By Sean Barron
Angela Messenger fondly remembers her excitement when her eighth-grade Volney Rogers Junior High School teacher told her class about a special event at Youngstown State University.
“I knew when I was in eighth grade I wanted to do something in the writing field, particularly in editing,” Messenger said, referring to her introduction in the early 1990s to the university’s annual English Festival. “It was a no-brainer for me to do it.”
First, though, she had to read seven books in five months to prepare. As an avid reader, however, Messenger was more than up to the challenge, she recalled.
It’s safe to say that for two decades, Messenger has stayed on script: She went on to teach composition courses at YSU and Kent State University at Trumbull, then become coordinator of YSU’s Writing Center and a festival committee member.
She also was one of several festival participants who spoke during Wednesday’s fundraising campaign in YSU’s Kilcawley Center at which event organizers hope to raise $100,000 by this spring or summer to keep the 35-year annual spring festival going.
The effort has raised nearly $52,500, noted Ron Cole, director of university communications.
The three-day festival, which began in 1979, attracts an estimated 3,000 middle- and high-school students each year to discuss books, meet authors and take part in essay, poetry and other writing competitions.

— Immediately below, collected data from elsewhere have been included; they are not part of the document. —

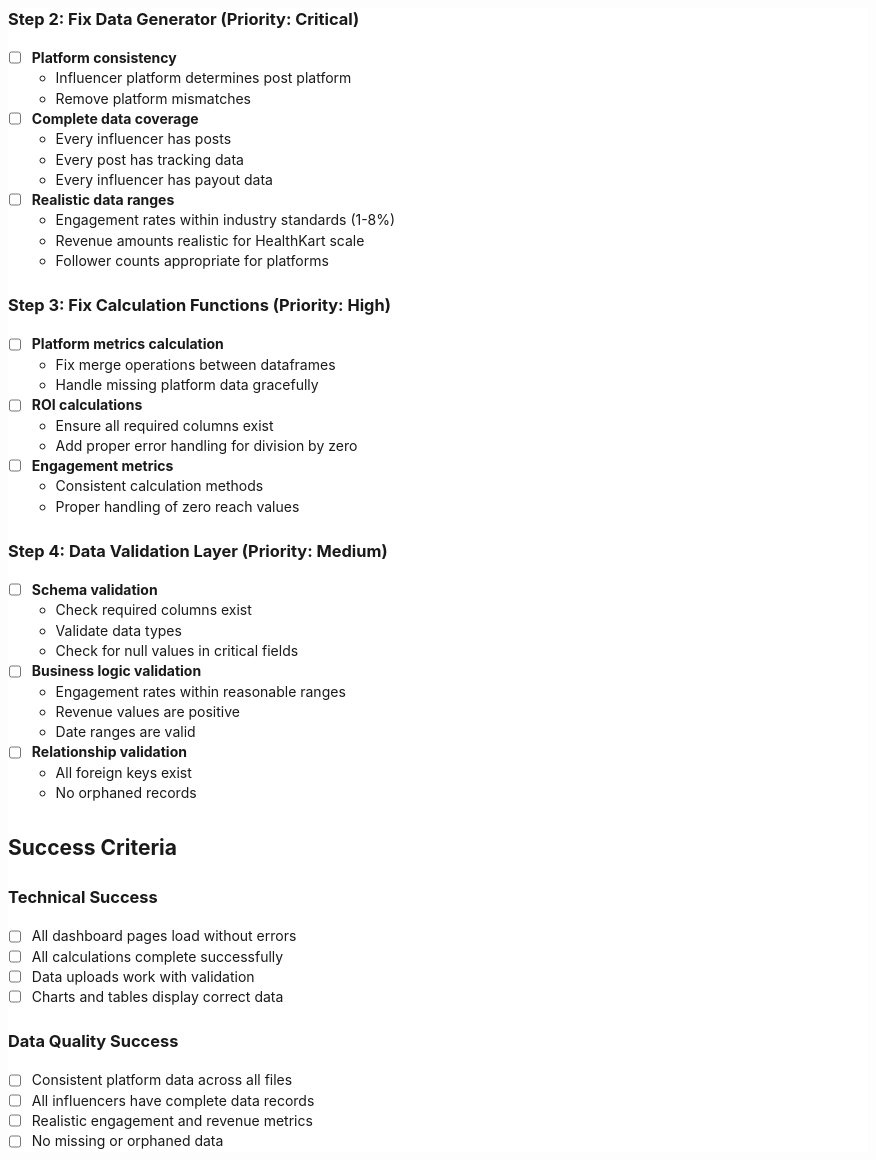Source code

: ### Step 2: Fix Data Generator (Priority: Critical)
- [ ] **Platform consistency**
  - Influencer platform determines post platform
  - Remove platform mismatches
- [ ] **Complete data coverage**
  - Every influencer has posts
  - Every post has tracking data
  - Every influencer has payout data
- [ ] **Realistic data ranges**
  - Engagement rates within industry standards (1-8%)
  - Revenue amounts realistic for HealthKart scale
  - Follower counts appropriate for platforms

### Step 3: Fix Calculation Functions (Priority: High)
- [ ] **Platform metrics calculation**
  - Fix merge operations between dataframes
  - Handle missing platform data gracefully
- [ ] **ROI calculations**
  - Ensure all required columns exist
  - Add proper error handling for division by zero
- [ ] **Engagement metrics**
  - Consistent calculation methods
  - Proper handling of zero reach values

### Step 4: Data Validation Layer (Priority: Medium)
- [ ] **Schema validation**
  - Check required columns exist
  - Validate data types
  - Check for null values in critical fields
- [ ] **Business logic validation**
  - Engagement rates within reasonable ranges
  - Revenue values are positive
  - Date ranges are valid
- [ ] **Relationship validation**
  - All foreign keys exist
  - No orphaned records

## Success Criteria

### Technical Success
- [ ] All dashboard pages load without errors
- [ ] All calculations complete successfully
- [ ] Data uploads work with validation
- [ ] Charts and tables display correct data

### Data Quality Success
- [ ] Consistent platform data across all files
- [ ] All influencers have complete data records
- [ ] Realistic engagement and revenue metrics
- [ ] No missing or orphaned data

“The English Festival is truly a celebration of reading and writing that has touched the lives of countless young people across the region for more than three decades,” said Nancy Beeghly, a festival advisory-board member and a former English teacher.
Calling herself “a voracious reader,” Jennifer Walker said the yearly gathering also broadened her world.
“Without the English Festival, I might not have been exposed to cultures different than mine,” said Walker, language-arts supervisor for the Mahoning County Educational Service Center and a former East High School teacher who was named Ohio Teacher of the Year.
The festival also deepened her desire to instill in her students a love of and appreciation for reading, Walker added.
Taking part in the event left an indelible mark on Carlee Tressel, who recalled having met several authors, and is writing works for young adults.
“I gained the confidence that writing is something worth doing,” said Tressel, who is the daughter of Jim Tressel, former YSU and Ohio State University head football coach.
Others who made remarks asking for financial contributions were Gary Salvner and Jeff Buchanan, festival co-chairmen; Bege Bowers, a retired YSU associate provost and English professor; and Scott Schulick, a YSU trustee.
This year’s English Festival is set for April 17-19 at YSU.